En su sueño, se veía caminando por el parque, apoyado en una enfermera, sintiendo que el sol le concedía la fantasía de aligerar angustias y temores, y aliviar su amor hecho error y hecho llanto. En un recodo del paseo, una mariposa le rozó su mano llena de tentáculos venosos; se estremeció con las palpitaciones de la hermosura. Lo había remontado a la primera vez que la piel de Ella le había servido de refugio y sus palabras lo hicieron imaginar un futuro tentador.
Fue en ese mismo instante, cuando quizá la mariposa ya habría terminado su última danza con la vida, que un golpe misterioso resonó muy dentro suyo, y le hizo pensar que detrás de un árbol cercano Ella lo miraba caminar, con el corazón también destrozado. Sintió pena de sí mismo, de sus vidas desgastadas por la equivocación, tanta pena, que no intentó comprobar si su sensación era cierta.
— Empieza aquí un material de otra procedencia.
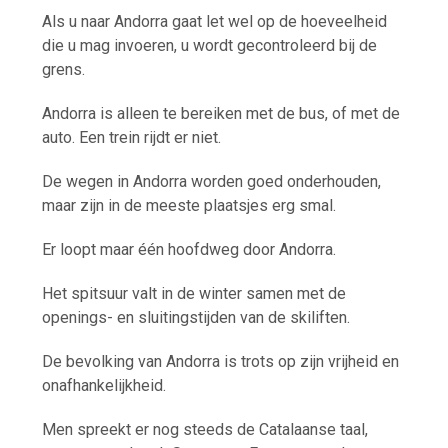
Als u naar Andorra gaat let wel op de hoeveelheid
die u mag invoeren, u wordt gecontroleerd bij de
grens.
Andorra is alleen te bereiken met de bus, of met de
auto. Een trein rijdt er niet.
De wegen in Andorra worden goed onderhouden,
maar zijn in de meeste plaatsjes erg smal.
Er loopt maar één hoofdweg door Andorra.
Het spitsuur valt in de winter samen met de
openings- en sluitingstijden van de skiliften.
De bevolking van Andorra is trots op zijn vrijheid en
onafhankelijkheid.
Men spreekt er nog steeds de Catalaanse taal,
¿Por qué raras contorsiones queriendo hacer algo vamos hacia lo opuesto? Él hubiera querido morir en brazos de la innombrable. Pero debía conformarse con soñar que Ella le espiaba el paso después de una noche de luna llena. Hubiera dado el débil aliento que le quedaba por volver a quedar atrapado en su mirada, pero temió romper un sueño tan hermoso. No volvió la cara.
Al despertarse le comentó su sueño al vecino de difícil respiración, que se limitó a mirarlo ojeroso y a darle una sonrisa de mortaja.
Ahora, caminando por el parque, gozaba recordando su dificultad para dormirse la noche antes, porque todo había desembocado en el mejor sueño de sus últimos años. La enfermera le reprochaba que buscara un paso más largo, más firme, cuando su salud no se lo permitía, y él sonreía, si que se sentía capaz en esos momentos. Hacía largo tiempo no se sentía tan bien. Y fue cuando una mariposa le rozó la mano; supo que andaba desorientada, en danza con la muerte, como supo asimismo que la innombrable, detrás de un árbol cercano, lo miraba caminar. Quiso volverse, para descubrirla y llamarla por su nombre: llenar su pavoroso vacío, quitarse la amargura de pensar que su vida estaba equivocada. Simplemente para vivir en la llamada.
El soñaba con poder nombrarla otra vez, aunque fuese una única vez. ¡La última vez! Apenas alcanzaba a pronunciar el nombre del rostro amado, algo ocurrió. Con extrañeza, se vio a sí mismo en la cama, y comenzó a soñar de nuevo: todo estaba oscuro, silencio. Hablaba pero no escuchaba su voz.
Rosa Elvira Peláez
Buenos Aires / julio 98
COMENTARIO:
Una conocida me comentó que su tía, de 76 años, estaba al término de una enfermedad mortal, y que como último deseo había pedido acercarse, sin ser vista por él, al hombre que había sido su pareja mucho tiempo atrás, y que estaba en un geriátrico. De esa punta del ovillo nació este cuento, ese mismo día, antes de ir a dormir. Era una noche de luna llena, y me pareció una crueldad que tanta hermosura iluminara historias tan tristes como la que me habían contado.
ROSA ELVIRA PELÁEZ .- La Habana (Cuba), 1956. Licenciada de Periodismo de la Universidad de La Habana. Trayectoria profesional en revistas y diarios de la Isla, especialmente en temas relacionados con la cultura. Enviada especial a varios países de América y Europa acompañando a delegaciones culturales de Cuba. Actualmente desempeña labores como corresponsal de Radio Habana Cuba en Buenos Aires, y colabora con otros medios cubanos.